Supplied text

Dr John Elliott (SEE), Prof Tim Wright (SEE)

Project partner(s): Prof. Richard Walker (University of Oxford)

Contact email: J.Elliott@leeds.ac.uk

Mountains are created when continents collide, causing tectonic faults to move. Most faults are locked in the upper crust, slipping suddenly and catastrophically in earthquakes, and are part of the cycle of mountain growth (e.g. 2015 Gorkha earthquake, Nepal - Elliott et al. [2016]). An open question in the deformation of the continents is how strain (and therefore earthquake hazard) is distributed through the crust. Earthquakes are a natural hazard that are killing an increasing number of people, in part because populations are growing and densifying into urban centres (Crowley & Elliott, 2012). The recurrence time between earthquakes may be hundreds of years; many cities that are large today were small towns or did not yet exist when the last big earthquake struck (Campbell et al. 2015). Population centres are often clustered along mountain ranges, with cities lying next to faults that cause significant damage when they rupture due to the  proximity of vulnerable buildings (Elliott et al. 2012). Over 50 capital cities of the Least Developed Countries in the world lie on top of faults in regions that are building up significant stresses within the crust (Figure 1). Furthermore, urban development in the intervening years has often hidden the expressions of the active earthquake faults beneath and around a city, making them harder to identify today (Mackenzie et al. 2016). By targeting cities along the Northern Tien Shan, this project will better characterise the active faulting and seismic hazard in this collision zone, and develop approaches that will be applicable to interpreting faulting geomorphology globally. This particular collision zone has had major earthquakes in the past, but is less well studied than many orogens.

Figure 1: The capital city of Kyrgyzstan (Bishkek, population 0.9 million), lies in the shadow of the Tien Shan mountains. It and similarly large cities along the Northern Tien Shan are exposed to the hazard posed by large earthquakes. (image width 20 km, looking south, note mountains are vertically exaggerated 3x, rising over 4000 m above Bishkek). Image from GoogleEarth.

Provided records
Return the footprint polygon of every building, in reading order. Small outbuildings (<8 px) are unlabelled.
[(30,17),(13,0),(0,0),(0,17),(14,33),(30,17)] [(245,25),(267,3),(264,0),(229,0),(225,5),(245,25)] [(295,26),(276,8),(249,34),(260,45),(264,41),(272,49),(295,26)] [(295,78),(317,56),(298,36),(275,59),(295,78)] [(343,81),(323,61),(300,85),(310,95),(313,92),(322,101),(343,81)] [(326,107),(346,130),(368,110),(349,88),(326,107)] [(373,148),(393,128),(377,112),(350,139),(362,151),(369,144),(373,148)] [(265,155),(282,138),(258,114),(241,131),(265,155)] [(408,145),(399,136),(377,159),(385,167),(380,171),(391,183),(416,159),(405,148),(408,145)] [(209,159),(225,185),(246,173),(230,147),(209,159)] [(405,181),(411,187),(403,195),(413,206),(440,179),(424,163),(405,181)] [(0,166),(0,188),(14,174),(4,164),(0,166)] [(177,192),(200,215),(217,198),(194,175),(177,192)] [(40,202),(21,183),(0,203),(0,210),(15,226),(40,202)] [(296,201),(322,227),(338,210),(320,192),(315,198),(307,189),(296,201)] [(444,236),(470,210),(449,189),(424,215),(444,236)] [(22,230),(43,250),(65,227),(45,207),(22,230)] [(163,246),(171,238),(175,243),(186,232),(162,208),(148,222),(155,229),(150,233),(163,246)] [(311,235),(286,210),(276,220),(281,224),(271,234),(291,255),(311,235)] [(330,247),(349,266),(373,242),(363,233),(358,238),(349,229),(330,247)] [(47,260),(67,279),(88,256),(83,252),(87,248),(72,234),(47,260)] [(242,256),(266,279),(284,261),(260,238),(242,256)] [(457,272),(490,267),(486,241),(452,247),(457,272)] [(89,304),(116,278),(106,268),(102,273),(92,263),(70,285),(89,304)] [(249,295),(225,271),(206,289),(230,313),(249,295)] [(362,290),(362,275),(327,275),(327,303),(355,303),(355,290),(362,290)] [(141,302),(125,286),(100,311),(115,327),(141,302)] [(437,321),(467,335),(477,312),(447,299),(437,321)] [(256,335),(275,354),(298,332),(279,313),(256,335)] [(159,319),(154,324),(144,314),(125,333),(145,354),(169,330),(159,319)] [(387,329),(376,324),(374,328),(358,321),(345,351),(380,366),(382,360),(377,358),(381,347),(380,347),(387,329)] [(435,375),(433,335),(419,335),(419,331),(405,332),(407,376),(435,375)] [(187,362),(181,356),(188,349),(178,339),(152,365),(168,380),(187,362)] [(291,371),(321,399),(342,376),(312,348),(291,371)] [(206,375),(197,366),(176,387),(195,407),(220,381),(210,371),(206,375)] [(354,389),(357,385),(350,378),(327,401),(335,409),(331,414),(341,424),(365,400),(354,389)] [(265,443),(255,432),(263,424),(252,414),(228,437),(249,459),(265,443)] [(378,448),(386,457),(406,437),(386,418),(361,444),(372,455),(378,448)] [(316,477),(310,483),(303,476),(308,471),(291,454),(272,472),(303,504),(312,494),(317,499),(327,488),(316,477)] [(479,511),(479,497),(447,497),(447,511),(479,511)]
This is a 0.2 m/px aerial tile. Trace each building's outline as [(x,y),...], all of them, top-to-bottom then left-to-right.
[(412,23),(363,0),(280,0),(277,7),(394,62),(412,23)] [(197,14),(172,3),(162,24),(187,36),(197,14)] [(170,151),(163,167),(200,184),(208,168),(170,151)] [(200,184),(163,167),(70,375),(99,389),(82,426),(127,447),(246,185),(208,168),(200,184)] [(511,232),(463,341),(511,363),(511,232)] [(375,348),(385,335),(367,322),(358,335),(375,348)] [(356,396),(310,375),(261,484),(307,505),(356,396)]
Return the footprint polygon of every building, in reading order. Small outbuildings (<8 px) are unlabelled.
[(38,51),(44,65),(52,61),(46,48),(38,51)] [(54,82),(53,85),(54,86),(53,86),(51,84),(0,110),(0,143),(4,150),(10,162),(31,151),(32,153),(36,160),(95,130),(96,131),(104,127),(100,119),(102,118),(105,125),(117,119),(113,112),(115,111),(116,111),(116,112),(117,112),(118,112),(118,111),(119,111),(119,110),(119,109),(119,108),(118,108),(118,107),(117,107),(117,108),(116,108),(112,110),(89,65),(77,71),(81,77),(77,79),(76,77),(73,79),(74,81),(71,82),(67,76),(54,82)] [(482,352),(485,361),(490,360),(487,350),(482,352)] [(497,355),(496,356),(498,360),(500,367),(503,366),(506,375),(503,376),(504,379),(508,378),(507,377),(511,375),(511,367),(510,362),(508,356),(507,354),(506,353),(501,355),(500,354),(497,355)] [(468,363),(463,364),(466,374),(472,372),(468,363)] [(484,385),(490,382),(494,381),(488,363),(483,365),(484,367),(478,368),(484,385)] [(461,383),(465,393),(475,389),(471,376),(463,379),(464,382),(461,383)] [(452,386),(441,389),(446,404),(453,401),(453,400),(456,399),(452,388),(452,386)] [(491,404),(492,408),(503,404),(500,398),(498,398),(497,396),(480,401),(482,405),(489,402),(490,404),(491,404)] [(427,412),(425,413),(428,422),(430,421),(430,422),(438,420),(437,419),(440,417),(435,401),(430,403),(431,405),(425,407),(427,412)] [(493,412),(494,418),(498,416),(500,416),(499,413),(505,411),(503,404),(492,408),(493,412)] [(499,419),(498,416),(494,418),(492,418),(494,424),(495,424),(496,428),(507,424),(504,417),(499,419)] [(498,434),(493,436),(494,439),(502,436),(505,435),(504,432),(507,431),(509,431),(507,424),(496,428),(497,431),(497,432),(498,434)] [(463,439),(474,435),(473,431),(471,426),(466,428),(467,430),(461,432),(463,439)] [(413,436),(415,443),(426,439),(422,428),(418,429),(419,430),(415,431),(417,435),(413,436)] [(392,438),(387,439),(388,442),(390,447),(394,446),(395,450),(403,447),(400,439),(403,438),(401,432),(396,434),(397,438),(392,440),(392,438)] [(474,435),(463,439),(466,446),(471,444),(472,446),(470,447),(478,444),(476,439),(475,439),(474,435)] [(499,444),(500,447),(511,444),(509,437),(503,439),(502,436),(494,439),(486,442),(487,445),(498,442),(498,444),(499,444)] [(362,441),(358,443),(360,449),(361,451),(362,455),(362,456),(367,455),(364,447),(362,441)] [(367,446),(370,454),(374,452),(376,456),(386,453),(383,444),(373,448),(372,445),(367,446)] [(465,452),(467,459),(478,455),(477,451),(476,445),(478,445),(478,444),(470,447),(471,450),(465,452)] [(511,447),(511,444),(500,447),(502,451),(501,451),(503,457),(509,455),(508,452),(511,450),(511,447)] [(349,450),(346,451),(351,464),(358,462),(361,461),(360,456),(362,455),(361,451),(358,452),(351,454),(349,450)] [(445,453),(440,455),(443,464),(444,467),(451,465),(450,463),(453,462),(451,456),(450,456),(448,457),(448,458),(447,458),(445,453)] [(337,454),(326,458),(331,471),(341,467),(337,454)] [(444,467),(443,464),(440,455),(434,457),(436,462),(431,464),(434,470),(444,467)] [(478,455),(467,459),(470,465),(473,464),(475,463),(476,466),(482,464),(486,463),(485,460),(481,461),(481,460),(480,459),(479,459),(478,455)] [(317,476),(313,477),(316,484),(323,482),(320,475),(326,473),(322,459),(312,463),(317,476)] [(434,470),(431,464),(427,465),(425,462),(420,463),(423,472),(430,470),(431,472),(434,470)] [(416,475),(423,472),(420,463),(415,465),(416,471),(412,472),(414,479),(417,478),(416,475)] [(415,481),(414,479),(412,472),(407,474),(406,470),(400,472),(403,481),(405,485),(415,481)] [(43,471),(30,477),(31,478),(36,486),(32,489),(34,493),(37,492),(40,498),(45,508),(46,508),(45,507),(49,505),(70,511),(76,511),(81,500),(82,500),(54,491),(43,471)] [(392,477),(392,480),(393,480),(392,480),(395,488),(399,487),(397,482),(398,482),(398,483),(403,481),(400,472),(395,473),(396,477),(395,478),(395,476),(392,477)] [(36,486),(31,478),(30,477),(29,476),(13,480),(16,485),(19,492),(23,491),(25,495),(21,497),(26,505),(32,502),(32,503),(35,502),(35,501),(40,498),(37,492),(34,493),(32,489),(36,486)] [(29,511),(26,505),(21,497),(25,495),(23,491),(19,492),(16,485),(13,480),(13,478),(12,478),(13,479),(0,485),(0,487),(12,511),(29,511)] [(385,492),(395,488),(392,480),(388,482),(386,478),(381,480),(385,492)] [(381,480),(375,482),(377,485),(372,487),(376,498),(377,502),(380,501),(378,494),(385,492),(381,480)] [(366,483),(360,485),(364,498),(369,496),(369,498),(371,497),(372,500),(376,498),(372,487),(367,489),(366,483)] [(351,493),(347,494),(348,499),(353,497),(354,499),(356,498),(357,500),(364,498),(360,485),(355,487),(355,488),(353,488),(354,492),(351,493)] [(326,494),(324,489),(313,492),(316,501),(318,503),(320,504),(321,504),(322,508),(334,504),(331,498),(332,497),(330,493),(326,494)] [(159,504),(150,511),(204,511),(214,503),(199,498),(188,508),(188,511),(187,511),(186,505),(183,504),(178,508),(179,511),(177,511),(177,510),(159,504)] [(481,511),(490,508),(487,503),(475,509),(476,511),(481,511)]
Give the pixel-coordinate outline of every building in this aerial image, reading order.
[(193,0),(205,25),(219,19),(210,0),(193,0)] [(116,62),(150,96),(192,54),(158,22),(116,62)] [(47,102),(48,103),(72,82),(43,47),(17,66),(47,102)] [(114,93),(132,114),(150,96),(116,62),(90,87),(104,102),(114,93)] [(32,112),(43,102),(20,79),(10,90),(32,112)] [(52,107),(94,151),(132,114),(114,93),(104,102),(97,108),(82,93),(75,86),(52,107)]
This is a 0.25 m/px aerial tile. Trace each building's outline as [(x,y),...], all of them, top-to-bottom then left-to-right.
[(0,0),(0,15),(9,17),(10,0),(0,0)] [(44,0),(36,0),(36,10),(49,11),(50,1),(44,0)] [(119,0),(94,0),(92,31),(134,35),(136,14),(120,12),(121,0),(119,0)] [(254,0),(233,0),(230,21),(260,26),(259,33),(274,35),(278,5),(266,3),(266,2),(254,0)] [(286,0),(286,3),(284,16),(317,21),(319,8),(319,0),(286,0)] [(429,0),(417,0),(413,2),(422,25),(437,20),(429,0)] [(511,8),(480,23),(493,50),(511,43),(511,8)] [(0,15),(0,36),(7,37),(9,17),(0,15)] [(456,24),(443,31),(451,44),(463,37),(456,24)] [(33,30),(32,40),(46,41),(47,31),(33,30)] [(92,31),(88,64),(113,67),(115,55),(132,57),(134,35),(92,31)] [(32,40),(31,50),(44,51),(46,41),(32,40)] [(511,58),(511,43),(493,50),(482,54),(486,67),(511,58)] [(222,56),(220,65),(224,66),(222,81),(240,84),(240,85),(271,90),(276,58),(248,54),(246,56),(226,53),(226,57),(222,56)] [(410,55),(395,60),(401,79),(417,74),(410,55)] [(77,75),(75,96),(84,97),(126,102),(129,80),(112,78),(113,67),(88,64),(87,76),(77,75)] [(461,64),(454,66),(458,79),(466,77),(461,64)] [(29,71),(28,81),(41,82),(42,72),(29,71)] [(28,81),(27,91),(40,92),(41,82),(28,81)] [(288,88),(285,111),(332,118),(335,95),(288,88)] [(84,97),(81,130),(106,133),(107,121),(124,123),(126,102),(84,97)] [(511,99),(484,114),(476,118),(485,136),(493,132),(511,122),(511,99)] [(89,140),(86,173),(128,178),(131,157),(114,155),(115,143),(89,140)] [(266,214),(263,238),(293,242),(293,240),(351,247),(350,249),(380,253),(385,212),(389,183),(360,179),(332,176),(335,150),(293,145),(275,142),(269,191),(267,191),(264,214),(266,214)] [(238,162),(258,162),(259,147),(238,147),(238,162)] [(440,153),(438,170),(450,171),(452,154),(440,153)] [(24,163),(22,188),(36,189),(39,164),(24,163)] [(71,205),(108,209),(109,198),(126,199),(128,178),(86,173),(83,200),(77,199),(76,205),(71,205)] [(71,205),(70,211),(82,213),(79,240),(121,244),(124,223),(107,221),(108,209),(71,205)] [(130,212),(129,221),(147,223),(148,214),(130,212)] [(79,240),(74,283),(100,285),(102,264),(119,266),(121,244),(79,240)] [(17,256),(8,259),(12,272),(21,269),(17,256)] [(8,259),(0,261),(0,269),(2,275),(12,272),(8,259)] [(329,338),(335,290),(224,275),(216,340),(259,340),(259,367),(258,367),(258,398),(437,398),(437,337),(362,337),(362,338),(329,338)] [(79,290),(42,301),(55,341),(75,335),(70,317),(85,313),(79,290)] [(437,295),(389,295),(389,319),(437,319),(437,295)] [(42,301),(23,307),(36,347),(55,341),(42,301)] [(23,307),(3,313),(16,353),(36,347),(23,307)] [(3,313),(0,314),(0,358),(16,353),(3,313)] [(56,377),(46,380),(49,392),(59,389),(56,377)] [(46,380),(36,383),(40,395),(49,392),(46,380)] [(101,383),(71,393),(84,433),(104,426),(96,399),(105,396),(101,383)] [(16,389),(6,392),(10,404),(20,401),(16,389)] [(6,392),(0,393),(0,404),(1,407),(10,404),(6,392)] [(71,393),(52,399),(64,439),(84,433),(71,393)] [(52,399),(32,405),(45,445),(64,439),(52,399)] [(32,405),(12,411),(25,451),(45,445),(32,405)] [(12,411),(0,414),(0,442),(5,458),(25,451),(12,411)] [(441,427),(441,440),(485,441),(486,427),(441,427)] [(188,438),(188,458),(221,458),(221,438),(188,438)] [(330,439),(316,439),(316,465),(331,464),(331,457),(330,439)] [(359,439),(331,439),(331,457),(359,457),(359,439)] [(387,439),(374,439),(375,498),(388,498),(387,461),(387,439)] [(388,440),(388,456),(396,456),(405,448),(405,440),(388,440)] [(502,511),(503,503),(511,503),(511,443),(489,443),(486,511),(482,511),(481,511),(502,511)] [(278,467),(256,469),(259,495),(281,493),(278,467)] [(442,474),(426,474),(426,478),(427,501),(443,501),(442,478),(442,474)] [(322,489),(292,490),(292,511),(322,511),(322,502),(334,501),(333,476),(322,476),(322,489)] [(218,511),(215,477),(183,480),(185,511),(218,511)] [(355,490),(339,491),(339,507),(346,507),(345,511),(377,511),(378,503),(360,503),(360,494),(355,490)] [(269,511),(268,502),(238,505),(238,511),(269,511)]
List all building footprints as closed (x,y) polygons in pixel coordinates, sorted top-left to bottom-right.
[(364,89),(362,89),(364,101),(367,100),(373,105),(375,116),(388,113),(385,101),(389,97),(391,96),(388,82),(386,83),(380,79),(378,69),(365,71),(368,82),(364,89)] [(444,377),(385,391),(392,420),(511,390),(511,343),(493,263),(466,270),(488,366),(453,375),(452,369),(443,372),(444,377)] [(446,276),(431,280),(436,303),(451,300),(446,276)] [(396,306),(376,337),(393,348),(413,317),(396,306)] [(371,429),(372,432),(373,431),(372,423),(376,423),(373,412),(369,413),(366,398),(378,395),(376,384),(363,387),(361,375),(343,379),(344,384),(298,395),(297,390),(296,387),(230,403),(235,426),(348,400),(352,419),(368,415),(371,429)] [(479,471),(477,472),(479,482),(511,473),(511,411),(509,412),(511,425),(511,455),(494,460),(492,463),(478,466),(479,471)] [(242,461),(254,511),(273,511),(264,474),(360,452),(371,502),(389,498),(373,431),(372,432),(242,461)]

Problems and tasks
1: Reproduce the stretch of the Tien Shan earthquake hazard passage from "Figure 1: The" through "Image from GoogleEarth.".
2: Extend the Tien Shan earthquake hazard passage, picking up after its final sentence.

Responses to the tasks
1:
Figure 1: The capital city of Kyrgyzstan (Bishkek, population 0.9 million), lies in the shadow of the Tien Shan mountains. It and similarly large cities along the Northern Tien Shan are exposed to the hazard posed by large earthquakes. (image width 20 km, looking south, note mountains are vertically exaggerated 3x, rising over 4000 m above Bishkek). Image from GoogleEarth.

2:
A recent explosion in the number of optical and radar satellite based platforms over the past decade, and their systematic acquisition strategies has provided a wealth of high resolution data with near-global coverage (Elliott et al., 2016b), which is available for tackling problems concerning active tectonics, continental deformation, faulting and earthquake hazard (Wright et al. 2012). The launches of the Sentinel-1A and 1B radar satellites by the European Space Agency in 2014 and 2016, with an open access data policy, has provided the opportunity for earthquake monitoring and measurements of crustal deformation over wide areas (Elliott et al, 2015). Commercially operated optical imagery satellites can be tasked to acquire stereo images over fault zones from which we can generate high resolution topographic images at the metre scale for geomorphic analysis of fault scarps and quantitative derivation of fault offsets (Zhou et al. 2015), something not possible with the current openly available 30 metre resolution topography in many parts of the world. This project will make use of these latest satellite technologies to better characterise the faulting and strain accumulation along the northern Tien Shan.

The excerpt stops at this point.